Beijing dealers have taken a particularly hard hit. They stockpiled large quantities of recyclables because prices were soaring, but as the market began to soften, the Olympic security clampdown prevented trucks from entering the capital. The merchants could only watch as the value of their holdings plummeted.
“In a good year we can earn about 50,000 yuan but this year we lost 200,000,” said Gong Rongchuan, 45, whose yard lies across the rutted alley from Shi’s. “We came here more than 10 years ago and at the beginning we collected ourselves. Then we managed to start the business. We were too poor to get loans but we managed to borrow 100,000-200,000 from friends and relatives and we work from morning to night every day. But we haven’t paid them all back because of our losses.”
Minter says the predicament is typical. “People would borrow money from relatives and buy a container of scrap and then throw all that money back in and reinvest it. Great if it goes up — but the moment it starts slipping, especially if it’s slipping 20-30 per cent, you’re finished,” he said.
Gong said: “Once we have sold all this stock we’ll leave. My son’s sorting it because we can’t afford workers any more. We haven’t figured out what to do next.
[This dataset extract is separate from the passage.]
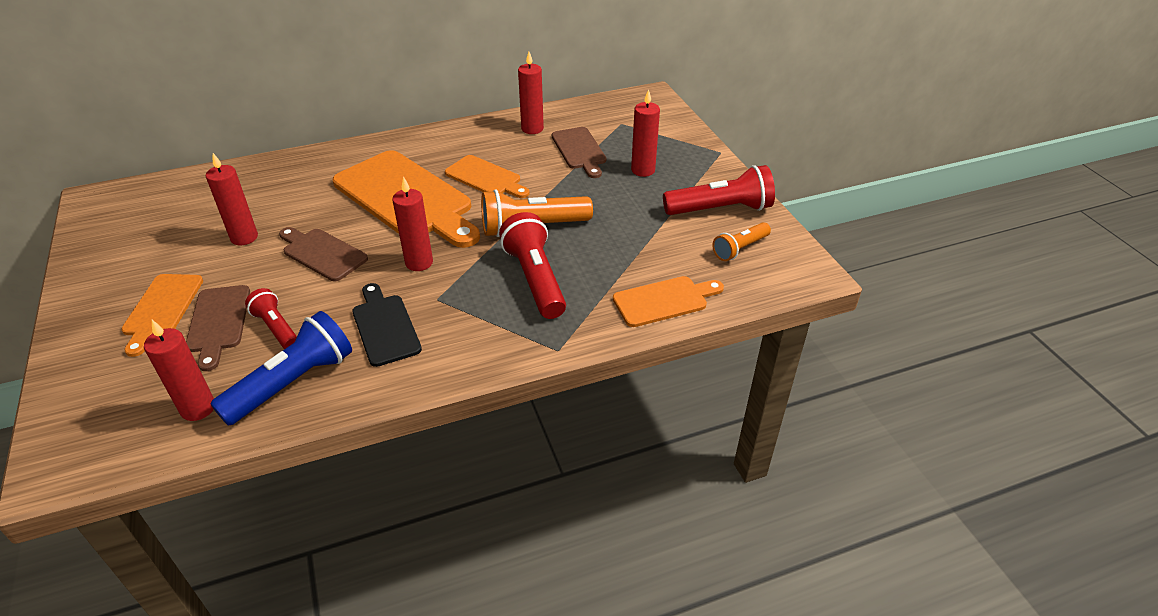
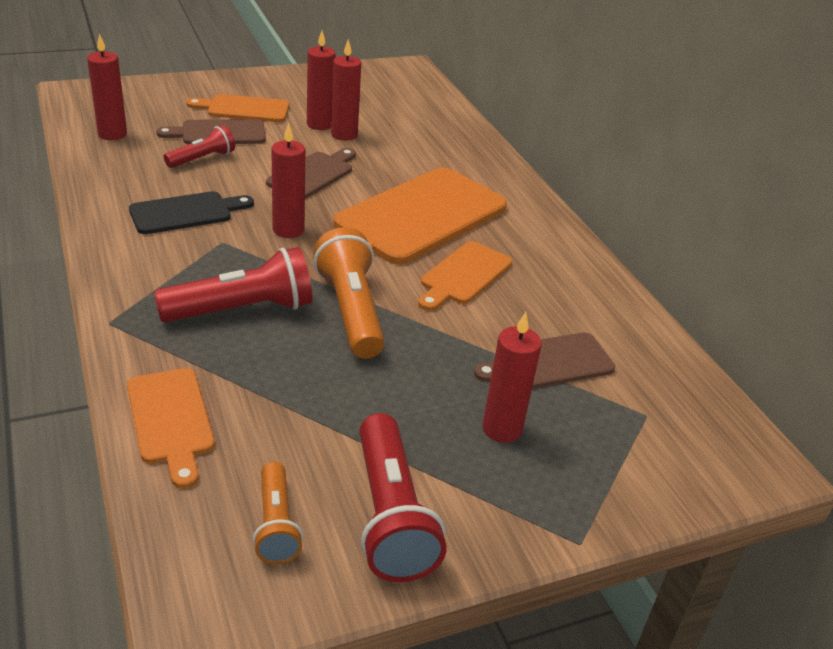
camera: 85 degrees right, 5 degrees down
(293, 382) = (125, 171): blue flashlight -> none
(532, 129) = (601, 318): red candle -> red candle (319, 124)
(740, 249) = (276, 525): orange flashlight -> orange flashlight turned 150 degrees counterclockwise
We have seven people in the family and only 2.5-3 mu [roughly 0.2 hectares] of farmland. It’s too many people and too little land, so even if we go home there’s not much we can do. We have both old and young to support.”
Like 80 per cent of the merchants in this area, she comes from a single county, Gushi, in impoverished Henan province. “One of the officials came up here and cried when he saw how bad business was,” said another trader from Gushi.
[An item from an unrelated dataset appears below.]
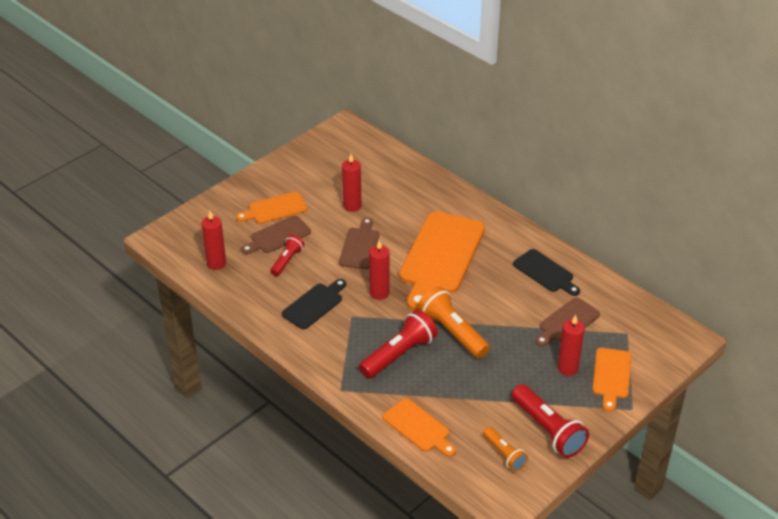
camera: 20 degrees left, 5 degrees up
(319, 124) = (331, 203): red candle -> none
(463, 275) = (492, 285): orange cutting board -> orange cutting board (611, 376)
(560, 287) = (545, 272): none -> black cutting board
The effects can be felt across China. Most of Gong’s customers were plastics recyclers in Wen’an, Hebei, where by one estimate 93 per cent of income depends on the trade. Some are already bankrupt. Wen’an Dongdu Jiacheng Recycling Resources is clinging on.
But Miss Han, a materials buyer, said all but three of the 26 production line workers had been sent home for the new year holiday more than a month early. There is no longer demand for plastic granules from nearby companies such as Hongkai Plastic Products, which made items such as bicycle handlebars. Its owner, Mr Zheng, has sent 20 workers home. “My factory was hit by the economic crisis — it’s been closed for two months already,” he said. “We usually sell our products to a dealer and most of his business is exports. He didn’t give us any more orders.”
At a factory down the road, the response to queries was more brusque. “We’ve already gone bust,” said a man, and hung up.